Wien. Es ist eine teuflische Abwärtsspirale: Die Schwellenländer, bis vor Kurzem Wachstumstreiber der strauchelnden Weltwirtschaft, sind nun die großen Sorgenkinder geworden. Stecken die Emerging Markets mit China an der Spitze nur in einer vorübergehenden Schwächephase – oder bilden sie jenen Brandherd, der auf die gesamte Weltwirtschaft überzuspringen droht? Die Antworten von Ökonomen und Finanzexperten fallen je nach positiver oder pessimistischer Grundeinstellung sehr unterschiedlich aus. Aber es gibt Fakten – und die lassen keinen Zweifel daran, wie brandgefährlich die Situation ist.

Die 19 größten Volkswirtschaften der Schwellenländer haben in den vergangenen 13 Monaten Nettokapitalabflüsse im Volumen von 940,2 Mrd. Dollar – also knapp einer Billion – erlitten, berichtet die „Financial Times“. Das ist immerhin die Hälfte jener Summe, die zwischen Juni 2009 und Juni 2014 in diesen Ländern investiert worden ist.

Allein im August haben ausländische Investoren Bloomberg-Daten zufolge in Indien, Indonesien, den Philippinen, Südkorea, Thailand und Taiwan Aktien im Wert von insgesamt 2,7 Mrd. Dollar abgestoßen, nach 5,4 und 3,2 Mrd. Dollar im Juni and Juli.

Fondsmanager haben ihre Investments in Schwellenländer einer Umfrage zufolge auf ein Rekordtief gesenkt. Die Konjunkturabkühlung in China und die Gefahr einer Schuldenkrise in den wirtschaftlich aufstrebenden Staaten würden inzwischen als größeres Risiko angesehen als ein Zusammenbruch der Eurozone, ergab eine Umfrage der Bank of America Merrill Lynch unter 202 Investoren. „Die Anleger senden die klare Botschaft, dass sie sich für ein langsameres Wachstum in China und den Schwellenländern positionieren“, sagte der Chef-Anlagestratege der Bank, Michael Hartnett.

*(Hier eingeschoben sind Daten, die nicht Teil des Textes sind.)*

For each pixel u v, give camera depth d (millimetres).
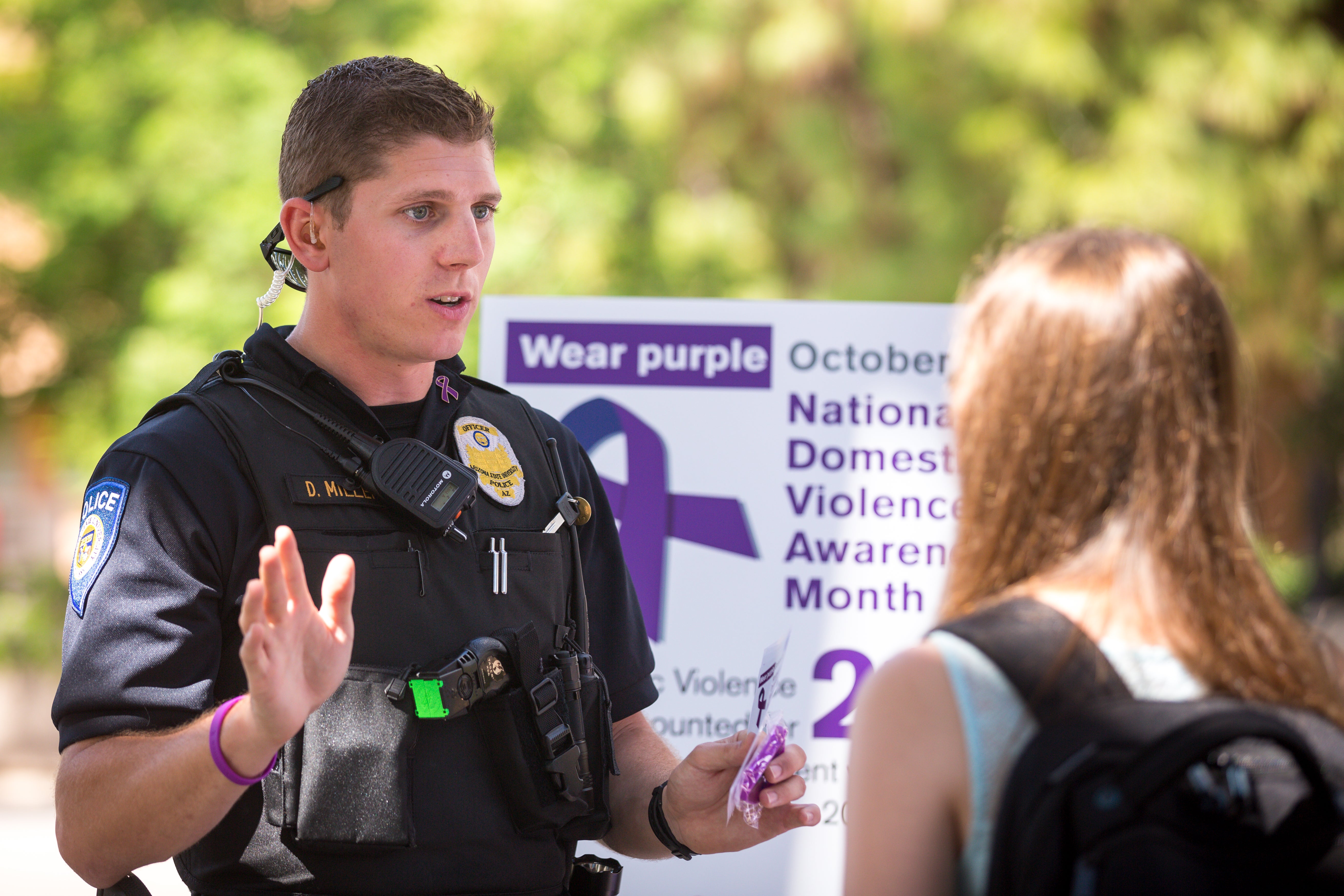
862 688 3549
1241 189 20844
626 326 7008
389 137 4727
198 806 3939
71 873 14156
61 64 16859
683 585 6957
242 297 15398
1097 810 3039
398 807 4434
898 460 6992
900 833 3285
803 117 22391
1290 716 3275
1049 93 21312
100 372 17875
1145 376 3406
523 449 5266
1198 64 20953
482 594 4797
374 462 4703
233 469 4559
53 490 21609
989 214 21766
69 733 4258
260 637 3623
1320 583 23047
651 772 5281
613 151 19266
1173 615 3314
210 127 15695
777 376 7016
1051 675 3242
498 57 17375
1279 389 22984
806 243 22516
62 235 16766
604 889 5105
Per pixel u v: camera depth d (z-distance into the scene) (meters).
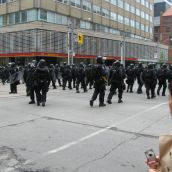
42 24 48.28
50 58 50.78
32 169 5.63
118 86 14.81
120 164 5.91
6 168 5.67
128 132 8.61
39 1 48.62
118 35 66.19
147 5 85.06
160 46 85.38
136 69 20.80
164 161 2.03
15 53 51.34
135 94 20.05
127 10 74.00
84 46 56.03
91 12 60.41
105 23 65.00
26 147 7.02
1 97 17.03
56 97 17.25
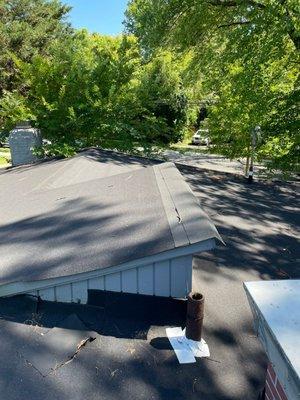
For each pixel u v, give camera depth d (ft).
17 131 30.71
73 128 34.50
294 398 4.36
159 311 9.52
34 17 83.82
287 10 37.91
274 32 39.34
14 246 11.09
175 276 9.59
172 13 52.85
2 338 8.38
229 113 49.37
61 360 7.89
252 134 43.60
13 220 13.92
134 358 8.15
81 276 9.05
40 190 18.94
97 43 53.42
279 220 20.89
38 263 9.73
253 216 21.12
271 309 5.06
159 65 68.33
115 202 14.01
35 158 31.17
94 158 27.78
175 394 7.34
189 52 60.70
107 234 10.70
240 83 43.60
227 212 21.38
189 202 12.28
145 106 42.55
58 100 34.17
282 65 46.26
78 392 7.14
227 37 48.37
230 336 9.22
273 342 4.71
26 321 9.02
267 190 29.81
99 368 7.80
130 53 39.86
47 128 34.27
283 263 14.47
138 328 9.10
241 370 8.11
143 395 7.24
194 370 7.98
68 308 9.50
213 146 58.95
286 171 44.37
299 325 4.75
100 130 35.81
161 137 58.44
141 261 9.03
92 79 36.37
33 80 35.35
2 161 65.67
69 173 22.80
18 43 76.69
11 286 9.19
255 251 15.43
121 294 9.59
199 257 13.88
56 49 39.24
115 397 7.13
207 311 10.22
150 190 14.85
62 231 11.68
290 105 41.73
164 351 8.44
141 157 31.50
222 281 12.21
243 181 32.68
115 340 8.66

Der Cash-Exodus dürfte daher weitergehen. Dieses Geld fehlt den Ländern, es dämpft ihre Konjunktur und bringt ihre Währungen noch stärker unter Druck, als sie ohnedies schon sind. Erst am Dienstag ist die türkische Lira auf ein neues Rekordtief gefallen, der russische Rubel befindet sich seit Wochen im freien Fall. „Die Währungen sind mit dem schlimmsten aller Stürme konfrontiert“, sagt Société-Générale-Stratege Bernd Berg.

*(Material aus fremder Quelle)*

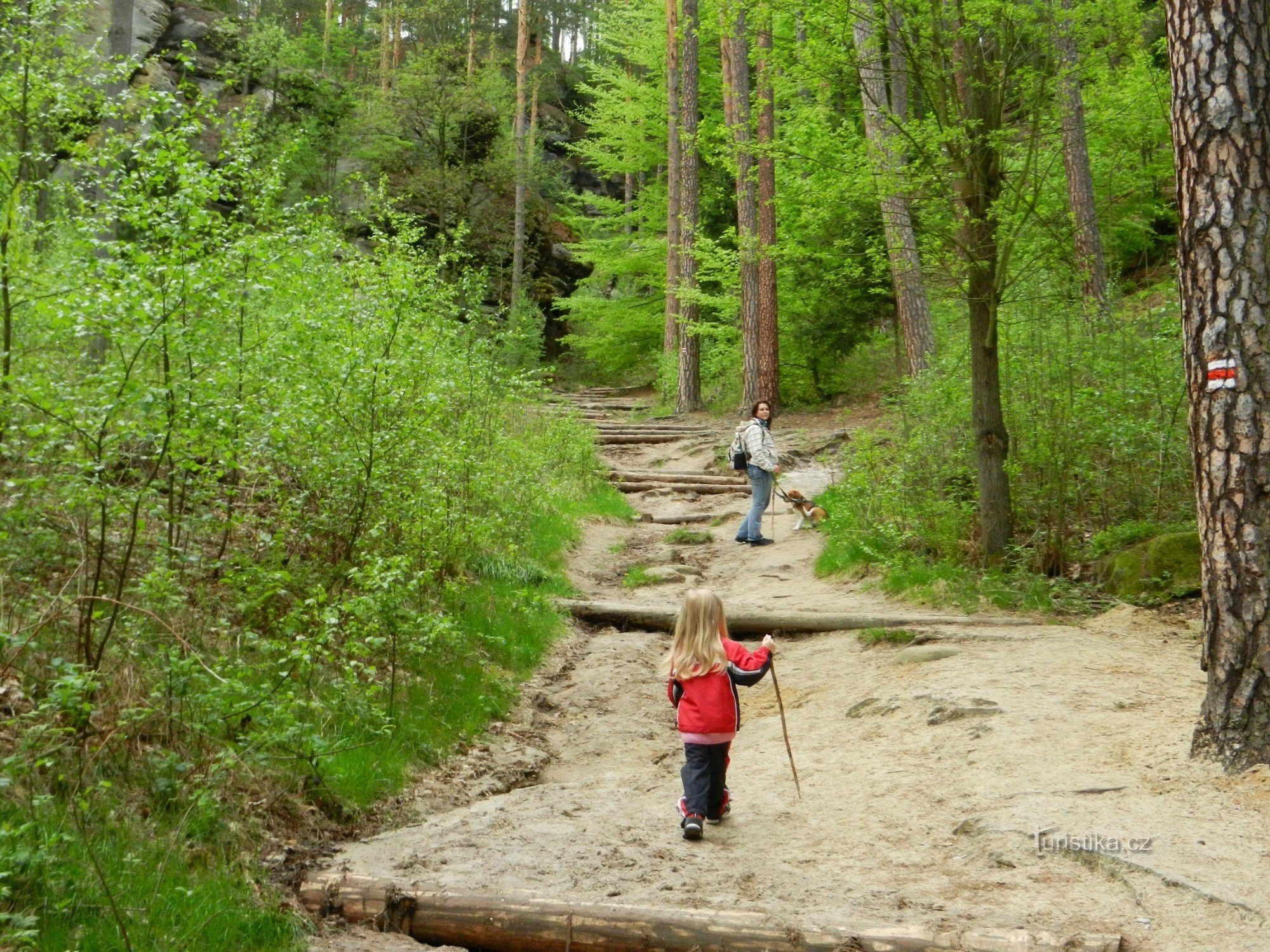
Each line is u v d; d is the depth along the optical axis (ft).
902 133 29.48
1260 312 15.47
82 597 13.85
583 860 14.47
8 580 15.78
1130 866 12.49
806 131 37.09
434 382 24.68
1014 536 30.12
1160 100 39.73
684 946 11.91
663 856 14.60
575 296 96.02
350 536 21.98
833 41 29.30
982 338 29.73
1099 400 30.04
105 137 18.53
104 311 14.70
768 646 16.12
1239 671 15.19
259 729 16.15
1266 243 15.57
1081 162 46.91
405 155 99.91
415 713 20.38
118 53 27.66
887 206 33.63
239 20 91.25
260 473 20.84
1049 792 15.20
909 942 11.26
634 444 66.08
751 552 39.29
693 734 15.74
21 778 12.76
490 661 24.80
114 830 13.03
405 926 13.08
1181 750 15.99
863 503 35.68
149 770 14.48
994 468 29.58
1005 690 20.10
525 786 19.66
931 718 19.35
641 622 30.35
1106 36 28.12
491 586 28.86
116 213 16.79
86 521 16.25
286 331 20.84
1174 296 35.09
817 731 20.72
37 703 14.16
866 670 24.02
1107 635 23.72
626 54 91.61
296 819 15.53
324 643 20.43
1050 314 34.60
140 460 18.74
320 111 90.94
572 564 36.68
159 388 14.70
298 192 74.95
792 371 71.05
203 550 20.06
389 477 22.76
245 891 12.98
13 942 10.16
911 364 47.52
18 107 18.19
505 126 107.86
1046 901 12.10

Der Kursverfall, der in China – ohne positive Wirkung – staatlich gesteuert ist, macht zwar die Exporte billiger. Weil aber die Importe (in Dollar) teurer werden, schwächt das die Inlandsnachfrage. Dazu kommt der anhaltende Verfall der Rohstoffpreise. Der trifft wiederum vor allem die Schwellenländer, die die großen Exporteure von Kupfer, Nickel, Platin und auch Erdöl sind. Wenn die Minen weniger verdienen, drohen Massenentlassungen – was ebenfalls der Konjunktur nicht förderlich ist.

Zinswende verteuert Dollar

Wenn die US-Notenbank Fed schon im September die Zinswende einläutet – wovon die Hälfte der von der Bank of America Merrill Lynch befragten Fondsmanager ausgeht –, dann dürfte sich der Dollar noch weiter verteuern. Das würde die Lage in den Schwellenländern weiter verschärfen.

Eine Billion – wie viel ist das eigentlich? Während der Finanzkrise 2008/09 mussten die Schwellenländer nur Geldabflüsse von 480 Mrd. Dollar verschmerzen, also die Hälfte der derzeitigen Summe. Und noch eine Zahl: Dank des starken Dollar fehlen beim aktuellen Wechselkurs kaum 300 Milliarden Dollar, bis die Kapitalabflüsse aus den Emerging Markets das angepeilte Volumen des Anleihenkaufprogramms der Europäischen Zentralbank erreichen, berichtete jüngst das Onlineportal Finanzen100.de. (eid/ag.)